From an environmental perspective, the obvious cybersecurity question is whether the UK’s current grid-led collection of big power projects is more vulnerable to this kind of attack than a more decentralised energy system composed of smaller generators, like windfarms.
In theory, that could be one solution to the cybersecurity problem.
After all, hackers might find it more difficult to turn off lights across the country if they had to break, enter, and spy on hundreds of energy targets rather than a select few (albeit a select few that are probably better resourced to handle cyber threats).
This theory is “probably a bit of an oversimplification,” according to Dr Robert Gross, energy policy professor at Imperial College London.
Applying his knowledge of blackouts and system malfunctions, Dr Gross gave thought to the prospect of a hostile cyber operation: “Historically and internationally we have seen what are called ‘common mode faults’ lead to a number of similar power stations being taken offline at the same time. This can lead to power shortages.
“Perhaps a cyber-attack could target several large power stations at once. If there were a large number of extremely heterogeneous decentralised stations then perhaps there is less risk of them all being hit by the same attack. However there is still a need to centrally coordinate system operation – and this could be targeted too – so it is by no means obvious that decentralised generation is inherently more secure than centralised.”
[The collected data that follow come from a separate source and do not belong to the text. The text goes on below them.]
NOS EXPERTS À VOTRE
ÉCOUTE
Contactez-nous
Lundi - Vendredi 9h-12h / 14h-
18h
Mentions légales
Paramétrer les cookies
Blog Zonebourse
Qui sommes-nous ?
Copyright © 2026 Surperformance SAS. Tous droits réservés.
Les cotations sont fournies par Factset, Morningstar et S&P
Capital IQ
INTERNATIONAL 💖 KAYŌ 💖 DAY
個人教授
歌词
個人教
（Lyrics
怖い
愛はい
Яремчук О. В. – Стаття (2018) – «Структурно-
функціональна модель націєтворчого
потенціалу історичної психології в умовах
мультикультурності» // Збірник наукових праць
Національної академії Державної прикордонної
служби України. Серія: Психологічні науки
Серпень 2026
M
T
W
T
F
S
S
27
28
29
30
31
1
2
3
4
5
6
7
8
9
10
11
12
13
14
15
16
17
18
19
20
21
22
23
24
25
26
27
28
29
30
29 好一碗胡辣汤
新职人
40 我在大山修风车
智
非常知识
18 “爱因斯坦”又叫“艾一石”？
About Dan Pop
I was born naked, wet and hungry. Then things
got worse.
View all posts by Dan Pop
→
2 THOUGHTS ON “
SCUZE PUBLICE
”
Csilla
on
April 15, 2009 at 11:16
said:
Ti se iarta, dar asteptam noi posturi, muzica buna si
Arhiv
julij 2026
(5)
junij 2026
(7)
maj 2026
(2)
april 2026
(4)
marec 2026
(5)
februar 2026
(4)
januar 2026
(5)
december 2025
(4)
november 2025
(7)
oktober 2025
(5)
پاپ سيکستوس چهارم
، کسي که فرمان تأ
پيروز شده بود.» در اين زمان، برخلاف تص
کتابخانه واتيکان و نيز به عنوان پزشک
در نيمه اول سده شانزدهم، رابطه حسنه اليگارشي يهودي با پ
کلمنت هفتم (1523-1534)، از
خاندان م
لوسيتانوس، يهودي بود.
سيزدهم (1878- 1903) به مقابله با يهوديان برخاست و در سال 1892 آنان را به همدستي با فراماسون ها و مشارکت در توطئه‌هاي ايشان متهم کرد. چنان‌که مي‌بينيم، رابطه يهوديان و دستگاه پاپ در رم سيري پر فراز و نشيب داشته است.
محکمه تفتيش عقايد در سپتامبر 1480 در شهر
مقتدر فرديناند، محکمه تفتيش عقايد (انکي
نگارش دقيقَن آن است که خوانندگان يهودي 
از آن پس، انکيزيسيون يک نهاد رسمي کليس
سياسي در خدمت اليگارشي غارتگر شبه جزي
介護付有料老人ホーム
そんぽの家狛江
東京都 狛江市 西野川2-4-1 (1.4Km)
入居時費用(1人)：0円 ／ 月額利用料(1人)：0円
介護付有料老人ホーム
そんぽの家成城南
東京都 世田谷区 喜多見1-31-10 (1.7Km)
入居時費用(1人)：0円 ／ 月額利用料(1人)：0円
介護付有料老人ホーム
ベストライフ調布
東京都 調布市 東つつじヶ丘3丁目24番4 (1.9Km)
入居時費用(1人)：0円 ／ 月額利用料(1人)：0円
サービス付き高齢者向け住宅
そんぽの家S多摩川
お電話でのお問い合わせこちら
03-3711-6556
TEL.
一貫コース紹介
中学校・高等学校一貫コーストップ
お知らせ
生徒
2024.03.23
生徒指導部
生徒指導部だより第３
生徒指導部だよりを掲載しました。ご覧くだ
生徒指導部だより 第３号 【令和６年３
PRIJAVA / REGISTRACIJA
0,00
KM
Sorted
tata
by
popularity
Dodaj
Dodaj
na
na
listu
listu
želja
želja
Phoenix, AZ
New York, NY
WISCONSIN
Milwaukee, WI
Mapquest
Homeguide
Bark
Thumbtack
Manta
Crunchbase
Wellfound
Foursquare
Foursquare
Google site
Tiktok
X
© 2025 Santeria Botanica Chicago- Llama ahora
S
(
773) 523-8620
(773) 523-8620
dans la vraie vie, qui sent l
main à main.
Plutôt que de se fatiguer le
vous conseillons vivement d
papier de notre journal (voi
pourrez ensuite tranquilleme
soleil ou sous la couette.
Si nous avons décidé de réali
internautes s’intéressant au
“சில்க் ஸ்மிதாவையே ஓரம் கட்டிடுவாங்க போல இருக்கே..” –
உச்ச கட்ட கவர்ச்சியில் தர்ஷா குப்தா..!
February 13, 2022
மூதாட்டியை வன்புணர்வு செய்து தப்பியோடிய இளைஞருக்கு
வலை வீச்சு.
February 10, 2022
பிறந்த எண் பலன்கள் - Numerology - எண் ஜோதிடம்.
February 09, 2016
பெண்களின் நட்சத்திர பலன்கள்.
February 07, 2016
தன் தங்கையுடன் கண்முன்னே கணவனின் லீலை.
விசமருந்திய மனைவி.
“A small number of bigger targets would appear to offer the hackers a better chance of success, but a whole range of other factors mean that this is probably a bit of an oversimplification.”
Dr Philip Grunewald, an energy researcher at Oxford’s environmental change institute, pointed out that decentralised systems can also have their own security risks: “There clearly are some serious vulnerabilities in seemingly benign distributed assets. Individually we may think that not much harm comes from a hacker knowing when our TV is on or when we run the washing machine.
“However, if too many people are content with ‘password’ as their password, the aggregated load of such devices being toggled on or off at the wrong time simultaneously could destabilise the system very quickly.
10% of households having their washing machine start at a system critical moment could be enough to cause serious problems.”
It likely depends how it is implemented. With so little detail on cyber attacks in the public domain it is hard for energy experts to plan.
What next
After a surge of activity over a couple of years, Dragonfly has effectively gone into hibernation since Symantec and US intelligence agencies started sounding the alarm last summer — but some in the cyber-security sector are warning of it’s return.
“We think that considering the amount of press and information that has been outed about Dragonfly they are currently retooling and will be back soon enough to continue their campaigns, possibly with new methods,” Thakur said.
Meanwhile, Dr Unal is concerned that cyber attacks from any source could end up leading to a serious international incident.
“What we should be worried about is what’s going to happen next — in the near future or when countries get into high geopolitical tensions. That is going to be something much bigger. It’s building up.”
It also gives the phrase ‘off-grid’ a whole new meaning.